1票の格差とは、議員1人あたりの有権者数が選挙区ごとに大きく違うことにより、選挙区によって1票の価値に大きな差が生じる問題のことです。
議員1人あたりの有権者が選挙区内に多ければ多いほど、当選に必要な得票数のラインは上昇し、1票の投票価値は相対的に低くなります。主には大都市部でこの事態が生じます。逆に、地方や過疎地など有権者数が少ない選挙区では、候補者は少ない得票数で当選が可能になります。最多の選挙区と最少の選挙区の差が何倍になるのかを示した数字が1票の格差です。
憲法第14条は「法の下の平等」を掲げていますが、民主主義の根幹である選挙においては都市部と郡部で、すなわち住む場所によって1票の価値が異なっていることになります。誰もが同じ価値の1票を持つという「1人1票」は、実は日本で達成できていないのです。
では、直近の国政選挙ではどの程度の格差が生じたのでしょうか。
2021年10月の衆院選で比較すると、議員1人あたりの有権者数が最も多かったのは東京13区の約48万人でした。最も少ないのは鳥取1区の約23万人。その差は実に2.08倍になりました。
足立区の一部で構成される東京13区と、鳥取市や倉吉市などの鳥取1区を比較すると、東京13区の有権者が持つ1票の価値は鳥取1区の半分しかないということなのです。しかも、1票の価値の格差が2倍を超えた選挙区は29を数えました。
この選挙の直後、関係法令が改正され、衆院選挙区の区割り変更が行われました。いわゆる「10増10減」と呼ばれる施策で、有権者の多い選挙区で議員定数を10増やし、少ない選挙区で10減らします。有権者の多い都市部選出の議員を増やすことによって格差を是正していく狙いです。

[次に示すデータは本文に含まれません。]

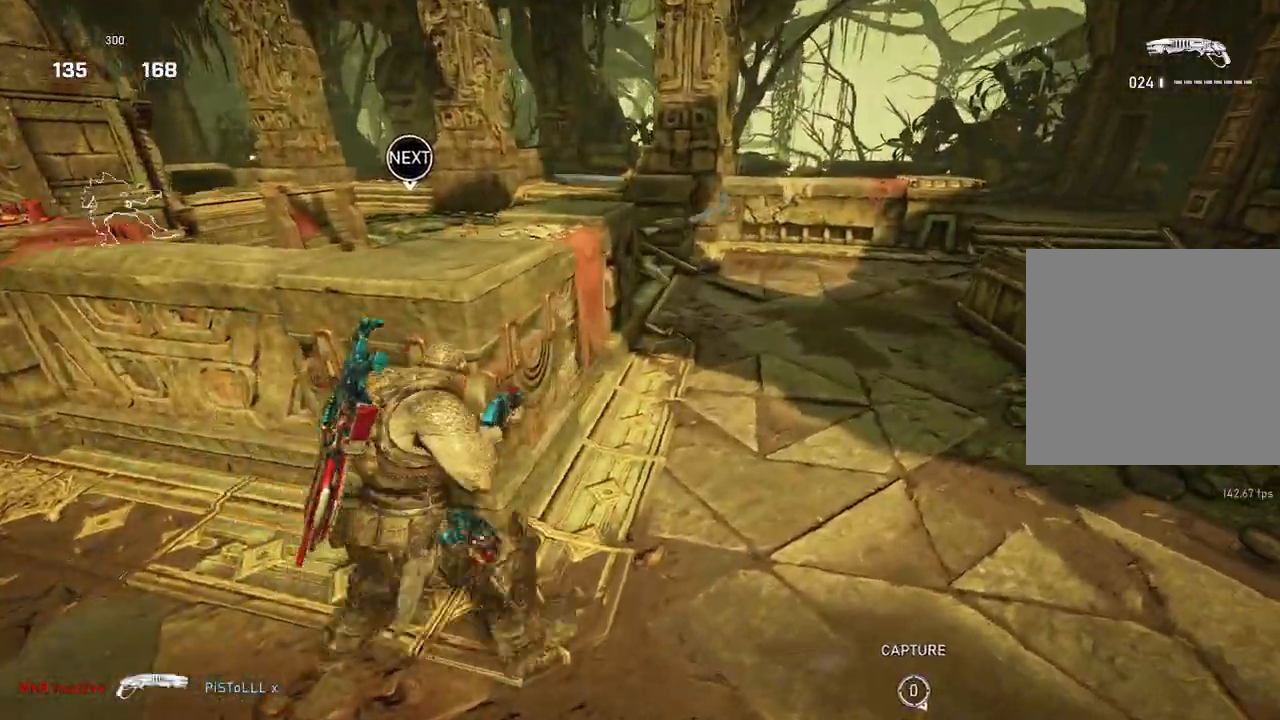
{"buttons": [], "left_stick": "down-left", "right_stick": "up-right", "events": [[83, "left_stick", "up"], [167, "L1", "down"], [233, "L1", "up"], [317, "left_stick", "center"], [383, "left_stick", "down"], [433, "right_stick", "up-right"], [467, "left_stick", "down-left"]]}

実施は次の総選挙からで、このうち、東京都では定数が5増えて合計30となり、新たな小選挙区が5つ誕生します。神奈川県は2増、埼玉、千葉、愛知の3県ではいずれも定数が1増えます。逆に減るのは福島や新潟など10県。定数が1ずつ減り、それに伴って各県で小選挙区が1つずつ消滅します。

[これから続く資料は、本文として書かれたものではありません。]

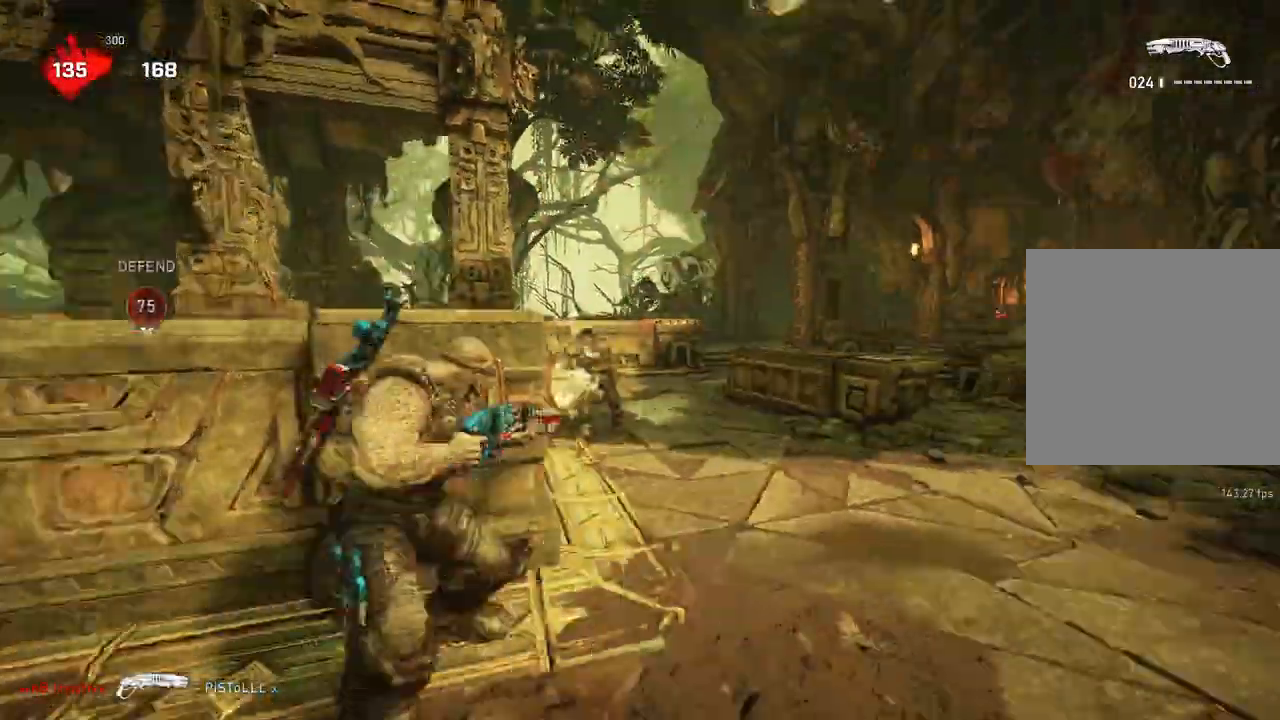
{"buttons": [], "left_stick": "right", "right_stick": "center", "events": [[17, "R2", "down"], [17, "left_stick", "left"], [17, "right_stick", "center"], [67, "R2", "up"], [150, "left_stick", "down"], [200, "right_stick", "right"], [317, "left_stick", "right"], [333, "L1", "down"], [367, "right_stick", "center"], [383, "L1", "up"]]}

長崎県も消滅県の1つ。長崎県には現在4つの選挙区がありますが、再編され、「4区」は消滅。4月28日に投票される「3区」は現在の区割りで最後の投票です。次の総選挙では、現在の3区を構成する大村市や対馬市などが2区に組み込まれ、3区には消滅する4区から佐世保市などが移動する形となるのです。